Imposter Syndrome is the nagging fear that everyone is really better than you, and it drives many a programmer crazy.
The combination of his offbeat sense of humour, his confrontational style, and his major potty mouth has made a lot of people angry at him.
He’ll tell you he doesn’t care. In fact, an “I don’t care about you” statement actually started the latest brouhaha.
On Thursday, Torvalds was speaking at a Linux conference in New Zealand when people asked him about his infamous rants on the Linux mailing list, and about diversity in the Linux world (where women and minorities are appallingly scarce).
His answers were flip, as reported by Ars Technica’s Sam Machkovech:
“Some people think I’m nice and are shocked when they find out different,” Torvalds said in response (quoted via multiple Twitter accounts of the event). “I’m not a nice person, and I don’t care about you. I care about the technology and the kernel — that’s what’s important to me.”
… and on diversity, he said:
“the most important part of open source is that people are allowed to do what they are good at” and “all that [diversity] stuff is just details and not really important.”
So rants against Torvalds burst out on Twitter, like this one from coder Bodil Stokke:
Torvald’s conniption fits on the Linux mailing list are so epic, and so filled with f-bombs and other salty words, they have become a Linux meme. He even did a video last year that made fun of the whole situation, reading and responding to some of the mean tweets he gets (see the end of this post).
But there is a serious side. His trash-talking style has permeated the whole open source world, even at for-profit companies like Red Hat.

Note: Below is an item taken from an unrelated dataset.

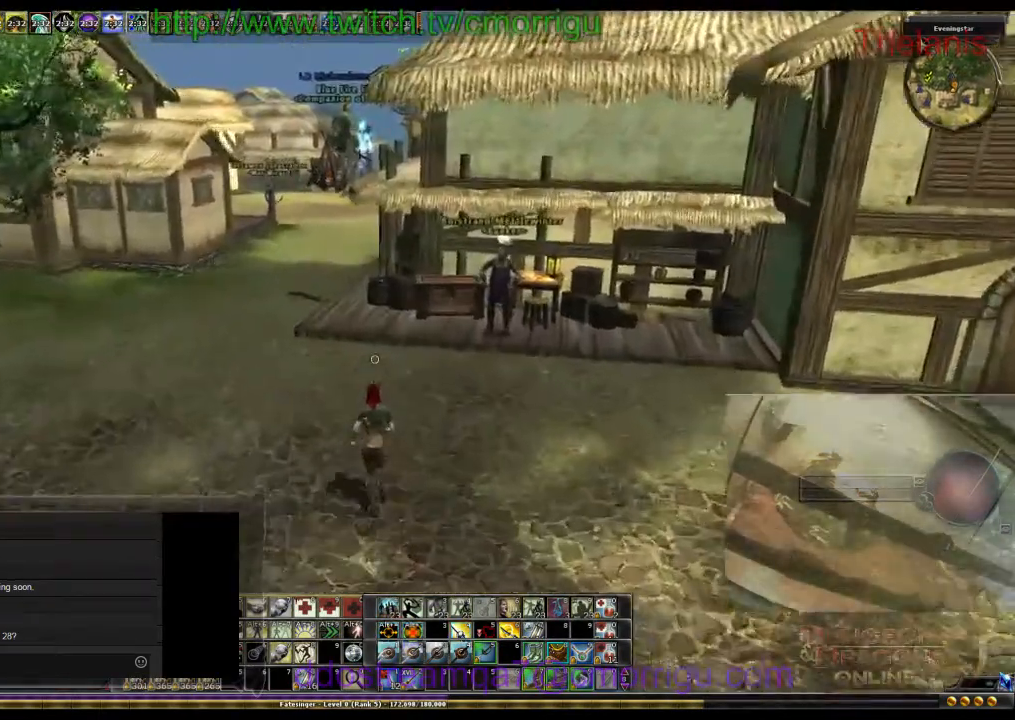
{"keys": [], "events": [[200, "w", "up"]]}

In 2013, Intel coder Sarah Sharp launched a public campaign to get Torvalds to stop what she called “verbal abuse.” It obviously didn’t work, but she did elevate the conversation and the Linux Foundation, Torvalds’ employer, responded by stepping up its efforts to encourage more people to become Linux coders.
As for not caring, that’s probably not completely true.
People who know Torvalds say he’s a decent guy, not a total jerk. He just doesn’t suffer fools gladly.
After the Ars story got hot, he even wrote a letter to the publication explaining his comments.
What I wanted to say [at the keynote] — and clearly must have done very badly — is that one of the great things about open source is exactly the fact that different people are so different …
I think we can have some developers who are used to — and prefer — a more confrontational style, and still also have people who don’t …
I’d rather be really confrontational, and bad ideas should be [taken] down aggressively. Even good ideas need to be vigorously defended. …
Maybe it’s just because I like arguing.
Torvalds is never going to completely stop his four-letter-word rants. But he’s willing and ready to be challenged over it.
“I also understand that other people are driven away by cursing and crass language when it all gets a bit too carried away,” he told Ars.